6. Schema validation is preferable to exact-match string comparison for JSON outputs because:
Correct.
Two JSON objects with the same content but different key order or whitespace are logically identical but string-comparison-different. Schema validation checks what matters: structure and types.
7. BLEU measures n-gram precision. What is the fundamental quality dimension it cannot capture?
Correct.
BLEU requires surface n-gram overlap. A paraphrase that conveys identical meaning with different words receives a low BLEU score, making it unreliable for tasks where paraphrase is common.
8. Why does BERTScore handle paraphrase better than BLEU?
Correct.
BERTScore uses contextual embeddings from BERT, where semantically similar tokens have high cosine similarity even with different surface forms. This captures paraphrase that n-gram overlap misses entirely.
9. The standard recommendation for statistical metrics is to use at least four human references per test case. Why does having only one reference inflate score variance?
Correct.
With one reference, a perfectly correct paraphrase that happens not to match that specific reference scores low. The score variance is driven by reference-paraphrase mismatch, not actual quality differences between outputs.
10. When should statistical metrics be reported as absolute numbers (e.g., BLEU = 0.32) to stakeholders?
Correct.
Absolute statistical metric values are not interpretable in isolation across tasks. Report deltas — "this version scores 8% higher on ROUGE-L than the baseline" — rather than absolute values that stakeholders cannot contextualize.
11. The MT-Bench paper (Zheng et al., 2023) found that GPT-4-as-judge agreed with human experts over 80% of the time. What three biases did the same paper document?
Correct.
MT-Bench documented three primary judge biases: position bias (preferring the first answer), verbosity bias (preferring longer answers), and self-enhancement bias (GPT-4 rating GPT-4 outputs higher).
12. Which LLM-judge scoring pattern is most appropriate when you need an auditable, per-criterion breakdown of response quality?
Correct.
Checklist scoring decomposes quality into binary yes/no checks (e.g., "Does it answer the main question?
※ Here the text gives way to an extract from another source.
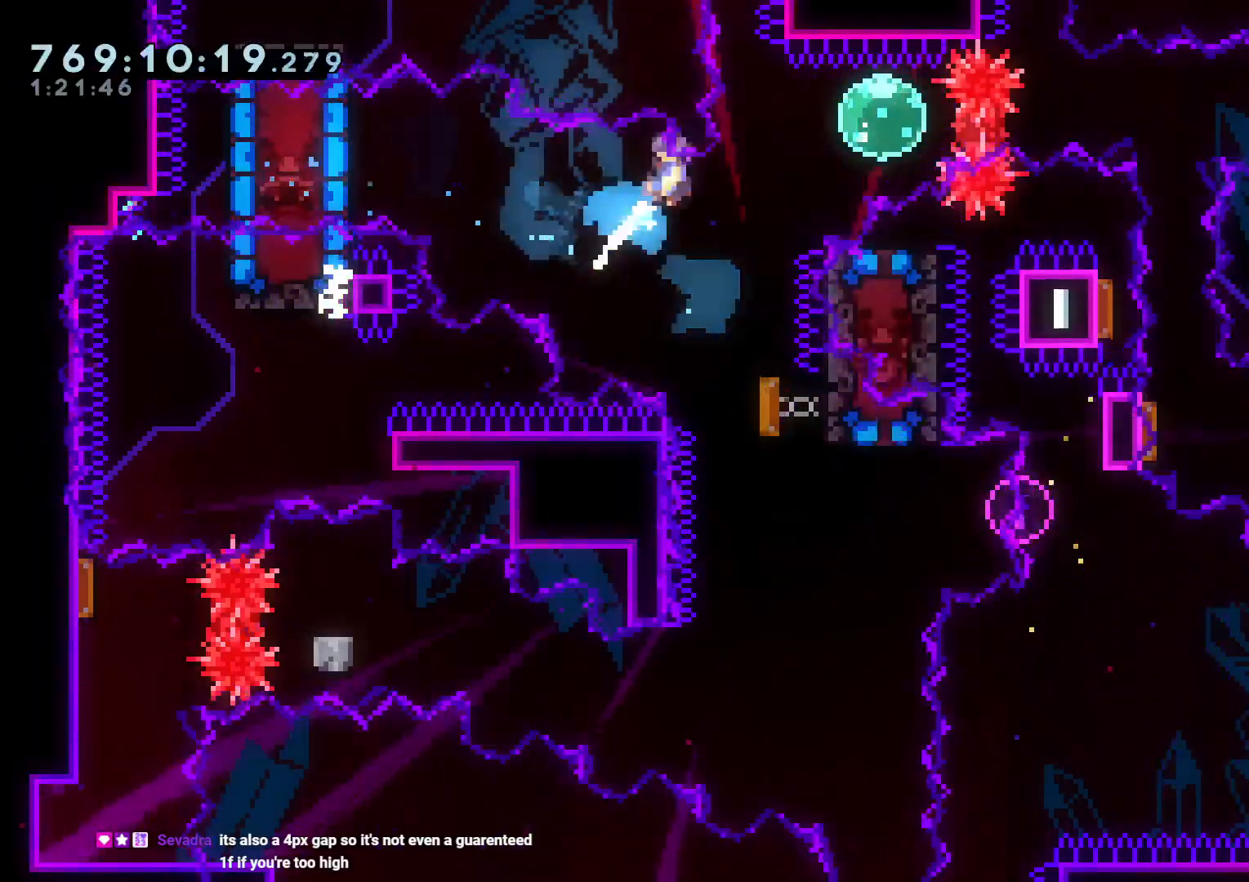
{"dt_ms": 500, "buttons": ["A"], "left_stick": "center", "right_stick": "center", "events": [[217, "R1", "down"], [317, "R1", "up"], [400, "DPAD_RIGHT", "up"], [417, "A", "down"]]}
Does it avoid hallucination? Is it under 200 words?") — each check is independently auditable and traceable.
13. To prevent sycophancy bias in a judge prompt, you must:
Correct.
Sycophancy is triggered when the judge prompt hints at what the "right" answer should be. Blind evaluation — no expected answer, no correctness hint — is the only reliable mitigation.
14. A well-calibrated LLM judge for a specific task should achieve what minimum thresholds on a set of human-annotated calibration examples?
Correct.
The recommended minimum thresholds are 0.7 Spearman correlation with human scores and 75% agreement on binary pass/fail classifications before deploying an LLM judge in production.
15. In the recommended ensemble scorer architecture, why is the LLM judge reserved for the final layer rather than run on every output?
Correct.
The ensemble architecture is fundamentally about cost management: cheap checks (deterministic, then statistical) eliminate obviously broken outputs so the expensive LLM judge is only called on responses that need nuanced quality assessment.